Why are $X=\mathcal N(0,1)$ and $|X|$ uncorrelated?

1k Views Asked by At

I am studying a lesson called "Multivariate Statistics". In class, a question is raised, and I cannot solve it. The question is described below:

There are two random variables: $X$ and $Y$, $Y=|X|$. $X$ obeys the standard normal distribution $\mathcal N(0,1)$.

Question: Why are $X$ and $Y$ uncorrelated?

My thought is:

  1. To demonstrate this proposition, I should prove that the covariance between $X$ and $Y$ is 0, i.e. $\text{Cov}(X,Y)=0$.
  2. Because $\text{Cov}(X,Y)=E[[X-E[X]][Y-EY]]$ and $E[X]=0$, $\text{Cov}(X,Y)=E[XY-X\cdot E[Y]]=E[XY]-E[X\cdot E[Y]]=E[XY]-E[X]E[Y]=E[XY]$. Then I should prove that $E[XY]=0$.
  3. Denote the probability density function of $XY$ as $f(x,y)$, then $$E[XY]=\iint xyf(x,y)\,dx\,dy$$ But I cannot figure it out. What should I do?
3

There are 3 best solutions below

1
On BEST ANSWER

I agree that the goal is to prove $\mathbb{E}[X\cdot|X|]=0$ and I also think that a reasonable way of doing so is to look at the corresponding integral.

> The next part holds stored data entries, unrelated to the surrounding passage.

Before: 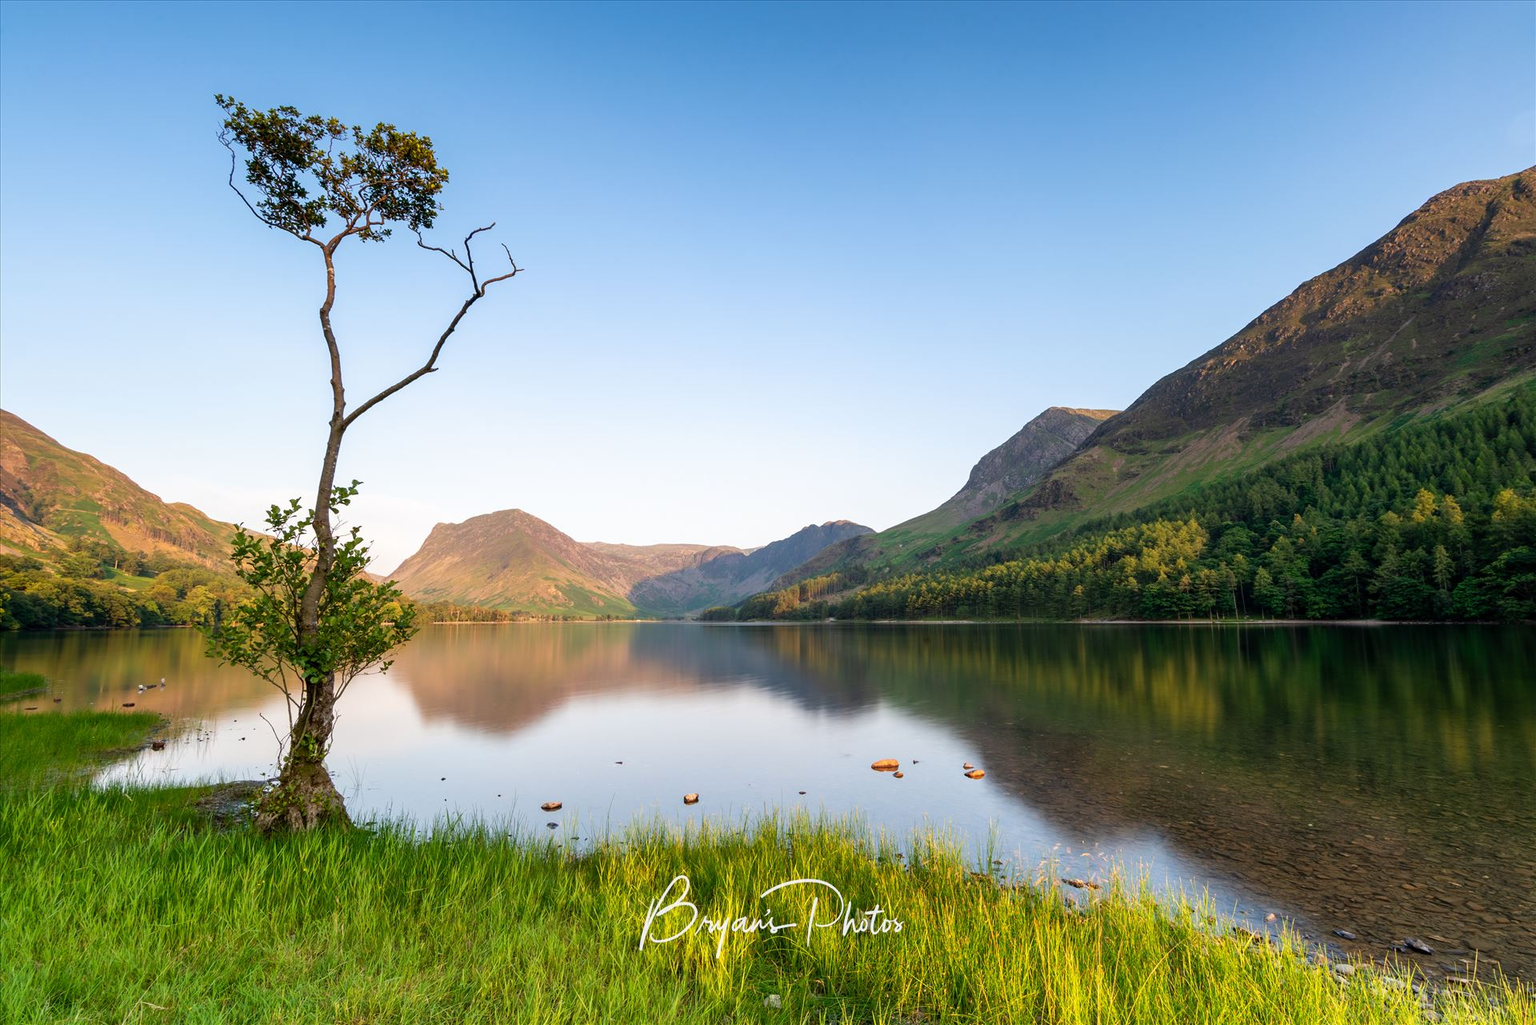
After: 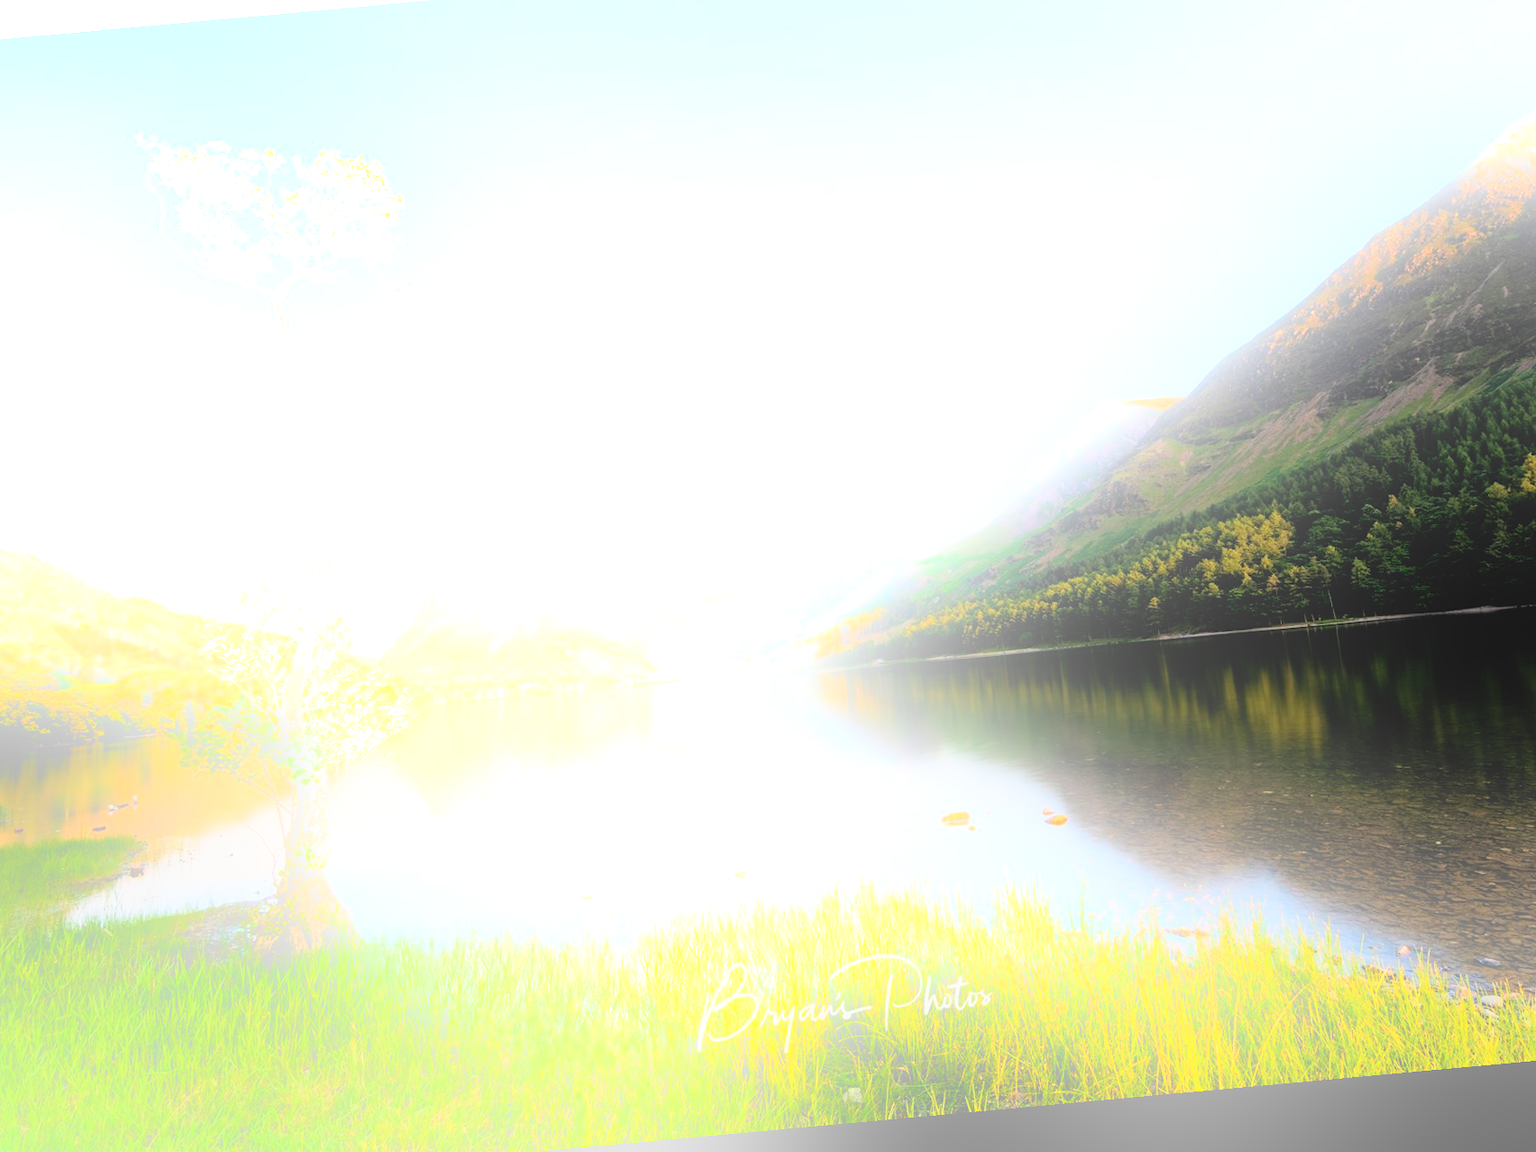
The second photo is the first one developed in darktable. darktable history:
rotate and perspective: rotation -5.2°, automatic cropping off
bloom: size 25%, threshold 5%, strength 90%
filmic rgb: black relative exposure -5 EV, hardness 2.88, contrast 1.4, highlights saturation mix -30%
crop: left 6.446%, top 8.188%, right 9.538%, bottom 3.548%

However, you do not need the density function of $X\cdot |X|$, but only the "law of the unconscious statistician": Let $f$ be the density function of $\mathcal{N}(0,1)$. Then

\begin{align}\mathbb{E}[X\cdot |X|]&=\int_{\mathbb{R}}x\cdot |x|f(x)~\mathrm{d}x\\ &=-\int_{-\infty}^0 x^2f(x)~\mathrm{d}x+\int_{0}^{\infty} x^2f(x)~\mathrm{d}x\\ &=-\int_{0}^\infty x^2f(x)~\mathrm{d}x+\int_{0}^{\infty} x^2f(x)~\mathrm{d}x\\ &=0,\\ ~\end{align}

since the function $x^2f(x)$ is symmetric. You see that the symmetry is the only property of the Gaussian distribution we need here (apart from existence requirements).

4
On

Let $R$ have Rademacher distribution and let $R$ and $X$ be independent.

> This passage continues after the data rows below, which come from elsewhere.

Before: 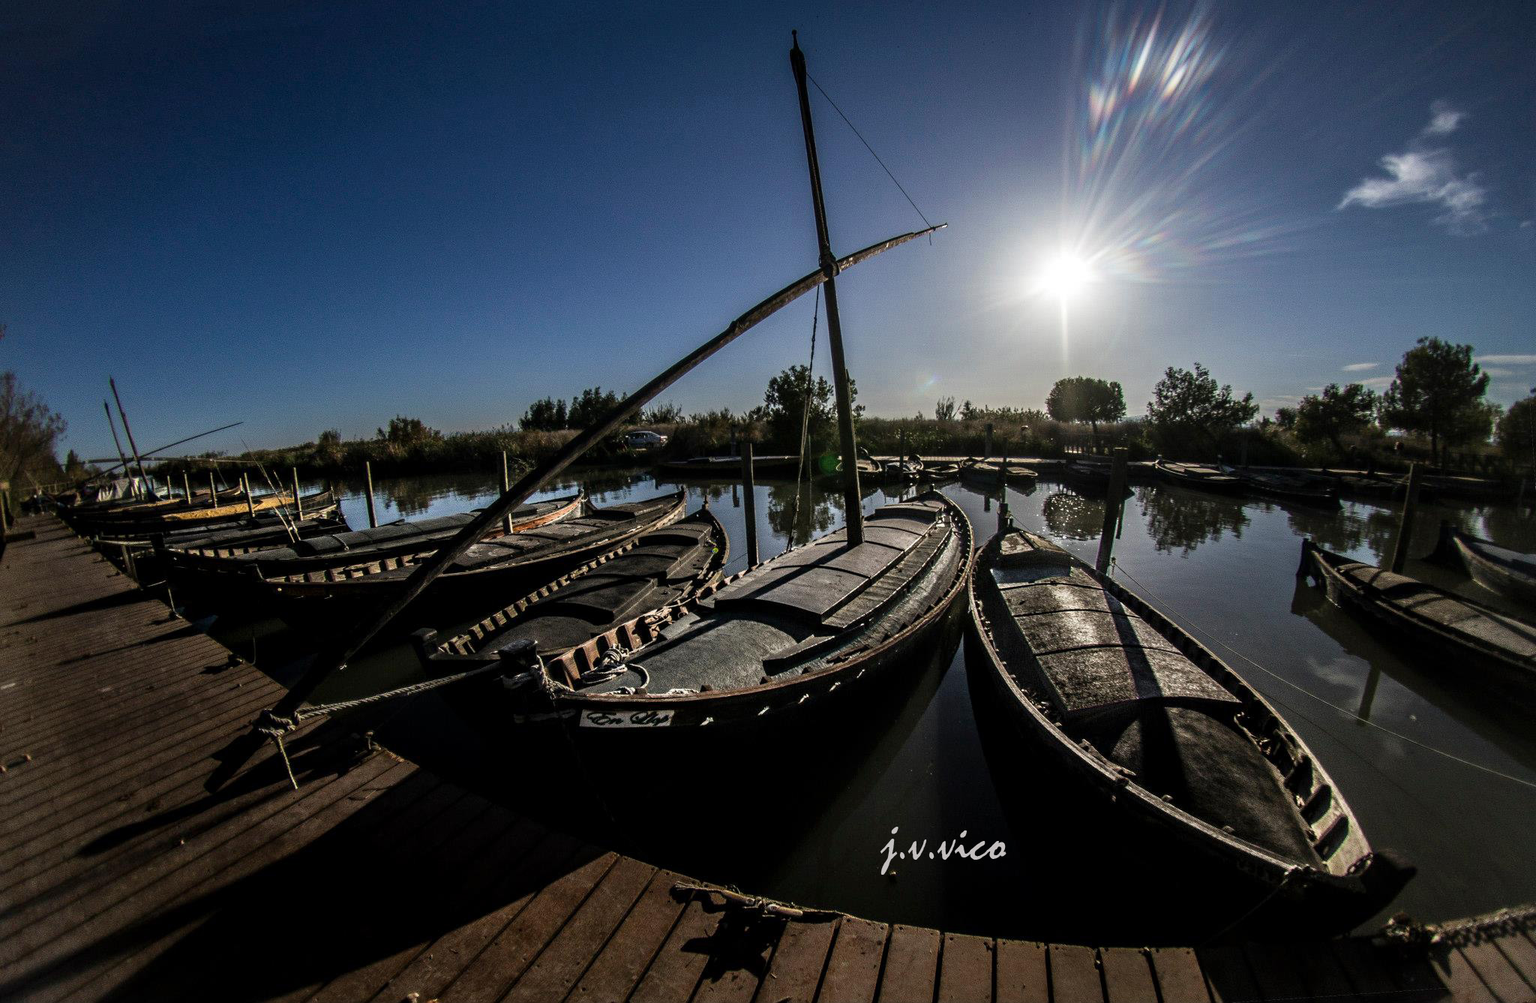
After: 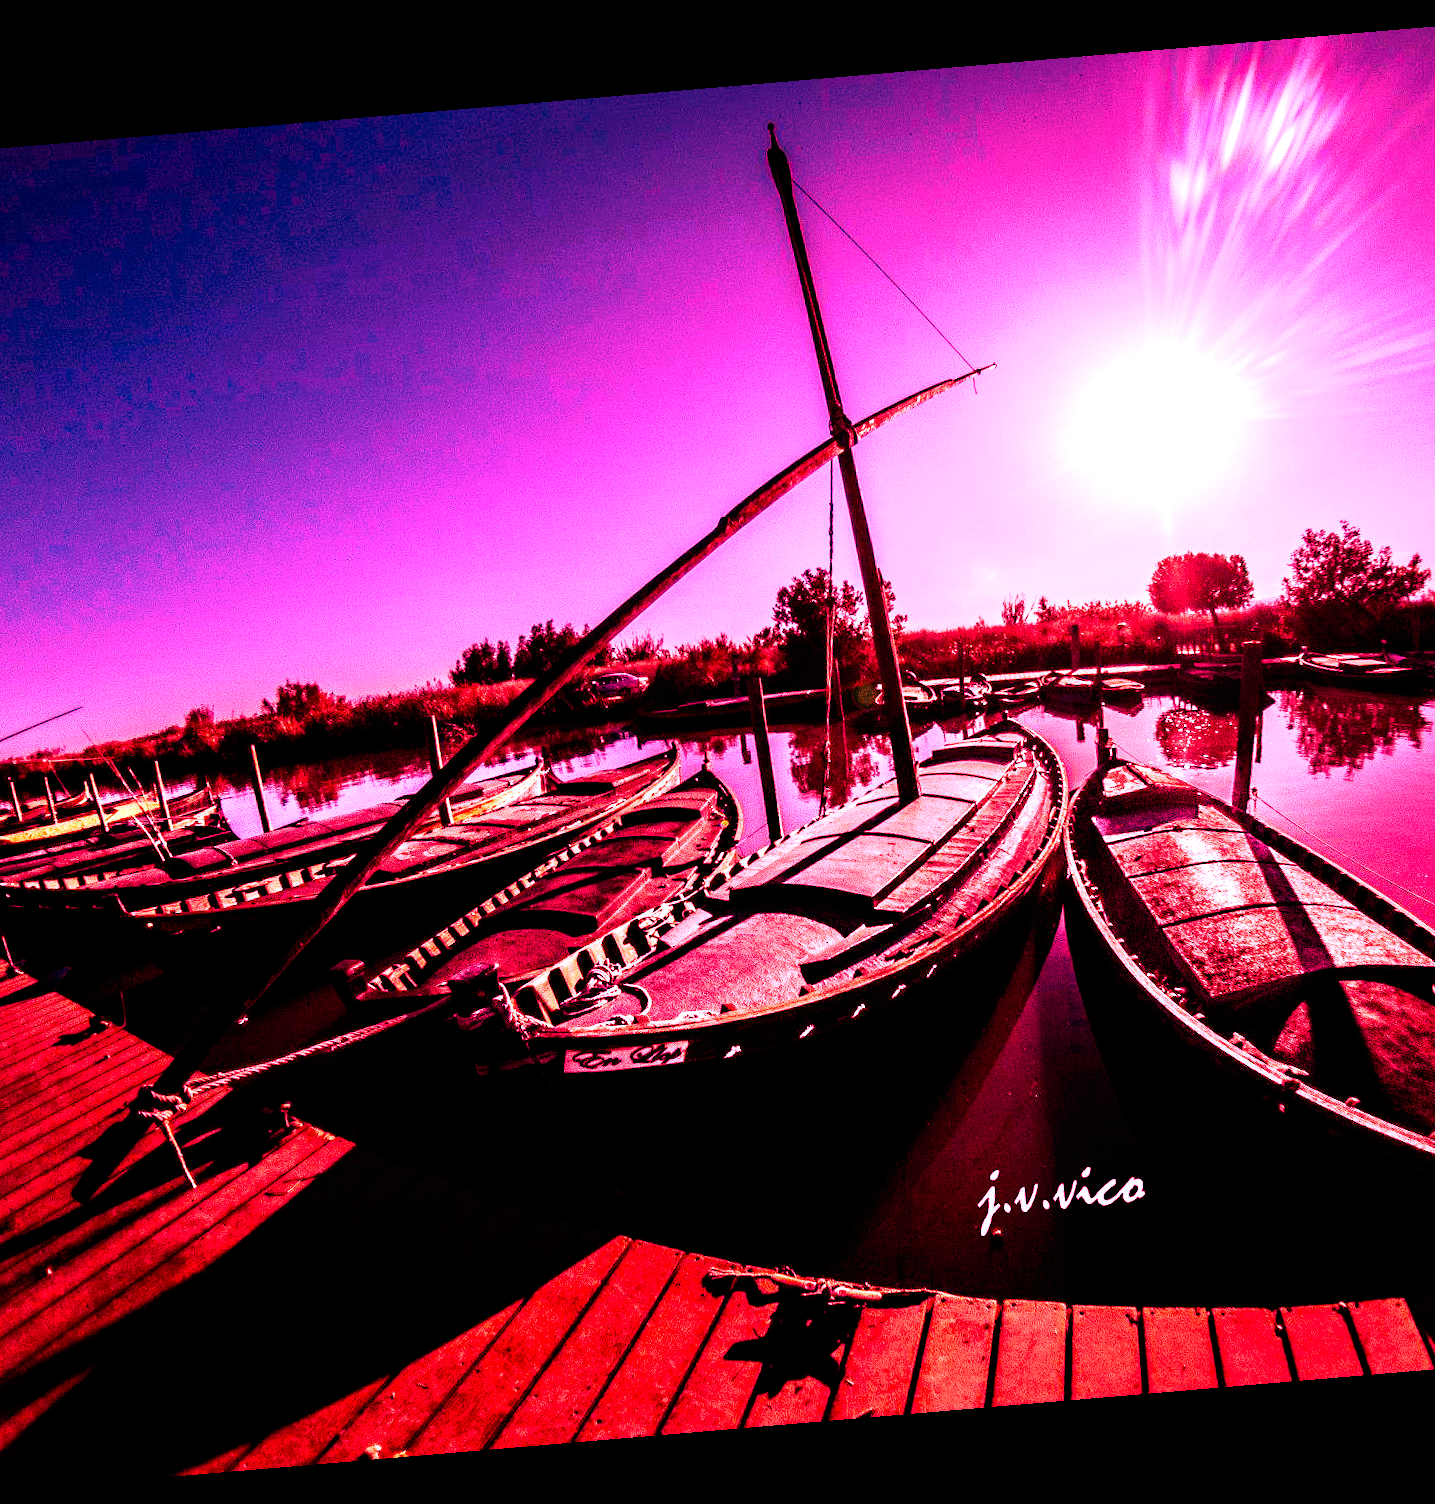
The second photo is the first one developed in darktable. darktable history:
crop and rotate: left 13.409%, right 19.924%
white balance: red 4.26, blue 1.802
tone curve: curves: ch0 [(0, 0) (0.003, 0) (0.011, 0.001) (0.025, 0.003) (0.044, 0.006) (0.069, 0.009) (0.1, 0.013) (0.136, 0.032) (0.177, 0.067) (0.224, 0.121) (0.277, 0.185) (0.335, 0.255) (0.399, 0.333) (0.468, 0.417) (0.543, 0.508) (0.623, 0.606) (0.709, 0.71) (0.801, 0.819) (0.898, 0.926) (1, 1)], preserve colors none
tone equalizer: on, module defaults
rotate and perspective: rotation -4.86°, automatic cropping off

Then $(R|X|,|X|)$ and $(X,|X|)$ will have the same joint distribution.

Observe that $\mathbb E\left[R|X|\cdot|X|\right]=\mathbb ER\cdot\mathbb EX^2=0\cdot1=0$

1
On

Intuitively: imagine taking a bunch of samples and plotting them on a scatter plot. For each sample $(x,y),$ either $x=y$ or $x=-y$ and these happen with equal probability. So your graph looks like a big X shape. You get one line of positive correlation and one of negative correlation and the two cancel each other out to give no correlation. Remember that measuring correlation in this way is about fitting your data to a line and as these samples do not fit on a line in any reasonable way they do not correlate.